**WHAT YOU WILL DO:**
Reproduce the text in the rows below line for line, word for word, and leave out the pictures.

**RECORDS:**
- - - - -

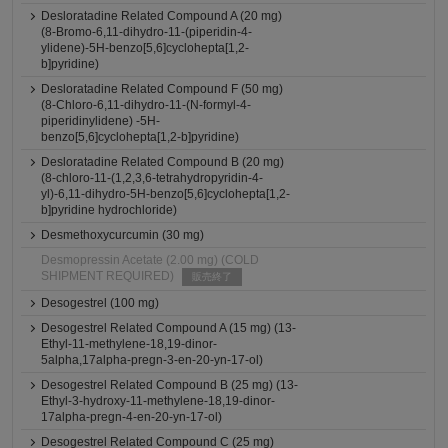
Desloratadine Related Compound A (20 mg)
(8-Bromo-6,11-dihydro-11-(piperidin-4-
ylidene)-5H-benzo[5,6]cyclohepta[1,2-
b]pyridine)
Desloratadine Related Compound F (50 mg)
(8-Chloro-6,11-dihydro-11-(N-formyl-4-
piperidinylidene) -5H-
benzo[5,6]cyclohepta[1,2-b]pyridine)
Desloratadine Related Compound B (20 mg)
(8-chloro-11-(1,2,3,6-tetrahydropyridin-4-
yl)-6,11-dihydro-5H-benzo[5,6]cyclohepta[1,2-
b]pyridine hydrochloride)
Desmethoxycurcumin (30 mg)
Desmopressin Acetate (2.00 mg) (COLD
SHIPMENT REQUIRED)
販売終了
Desogestrel (100 mg)
Desogestrel Related Compound A (15 mg) (13-
Ethyl-11-methylene-18,19-dinor-
5alpha,17alpha-pregn-3-en-20-yn-17-ol)
Desogestrel Related Compound B (25 mg) (13-
Ethyl-3-hydroxy-11-methylene-18,19-dinor-
17alpha-pregn-4-en-20-yn-17-ol)
Desogestrel Related Compound C (25 mg)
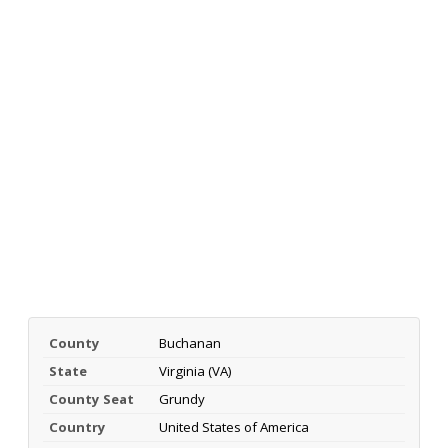
County
Buchanan
State
Virginia (VA)
County Seat
Grundy
Country
United States of America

- - - - -

**ANSWER TO THE EXERCISE:**
Desloratadine Related Compound A (20 mg)
(8-Bromo-6,11-dihydro-11-(piperidin-4-
ylidene)-5H-benzo[5,6]cyclohepta[1,2-
b]pyridine)
Desloratadine Related Compound F (50 mg)
(8-Chloro-6,11-dihydro-11-(N-formyl-4-
piperidinylidene) -5H-
benzo[5,6]cyclohepta[1,2-b]pyridine)
Desloratadine Related Compound B (20 mg)
(8-chloro-11-(1,2,3,6-tetrahydropyridin-4-
yl)-6,11-dihydro-5H-benzo[5,6]cyclohepta[1,2-
b]pyridine hydrochloride)
Desmethoxycurcumin (30 mg)
Desmopressin Acetate (2.00 mg) (COLD
SHIPMENT REQUIRED)
販売終了
Desogestrel (100 mg)
Desogestrel Related Compound A (15 mg) (13-
Ethyl-11-methylene-18,19-dinor-
5alpha,17alpha-pregn-3-en-20-yn-17-ol)
Desogestrel Related Compound B (25 mg) (13-
Ethyl-3-hydroxy-11-methylene-18,19-dinor-
17alpha-pregn-4-en-20-yn-17-ol)
Desogestrel Related Compound C (25 mg)
County
Buchanan
State
Virginia (VA)
County Seat
Grundy
Country
United States of America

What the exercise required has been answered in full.